La Francia potrà contare sulla grande quantità di energia nucleare generata internamente per costruire nuovi data center dedicati allo sviluppo dell’intelligenza artificiale in un piano governativo molto ambizioso. Lo ha affermato il presidente francese Emmanuel Macron nel suo discorso programmatico al vertice mondiale sull’energia nucleare a Parigi, spiegando che la Francia lo scorso anno ha esportato “90 terawattora di elettricità decarbonizzata” e grazie all’energia nucleare avrà la possibilità “di aprire data center, di sviluppare capacità di calcolo e di essere al centro della sfida dell’intelligenza artificiale”.
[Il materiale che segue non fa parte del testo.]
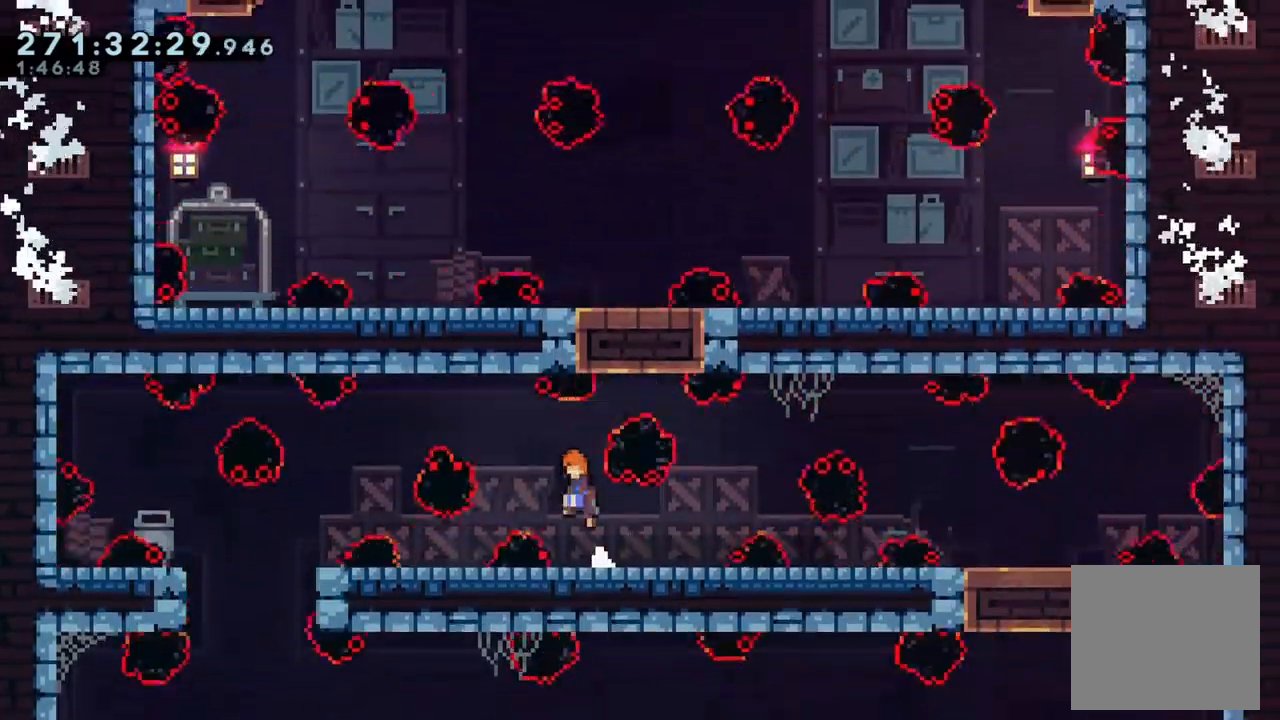
{"dt_ms": 500, "buttons": ["X"], "left_stick": "up", "right_stick": "center", "events": [[33, "left_stick", "right"], [367, "A", "up"], [400, "X", "down"], [400, "left_stick", "up"]]}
Il paese si impegna quindi a dedicare un gigawatt di potenza nucleare per alimentare un ambizioso progetto di calcolo AI, potendo contare su 57 reattori distribuiti in 18 centrali. Inoltre sono già pronti 35 siti idonei ad ospitare data center, alimentati da energia definita “pilotabile e pulita”. Nel suo discorso il presidente francese ha anche menzionato l’alleato statunitense, affermando che “i data center in Francia non sono come quelli negli Stati Uniti, dove si utilizzano petrolio e gas. Si tratta di data center puliti”.
Macron ha contestualizzato le intenzioni del piano energetico sull’AI all’interno della dimensione comunitaria europea, avvertendo che “se l’Unione europea non fa nulla nei prossimi 3-5 anni, sarà spazzata via” dai competitor statunitensi e cinesi. In questo contesto l’energia nucleare può giocare un ruolo di importante vantaggio.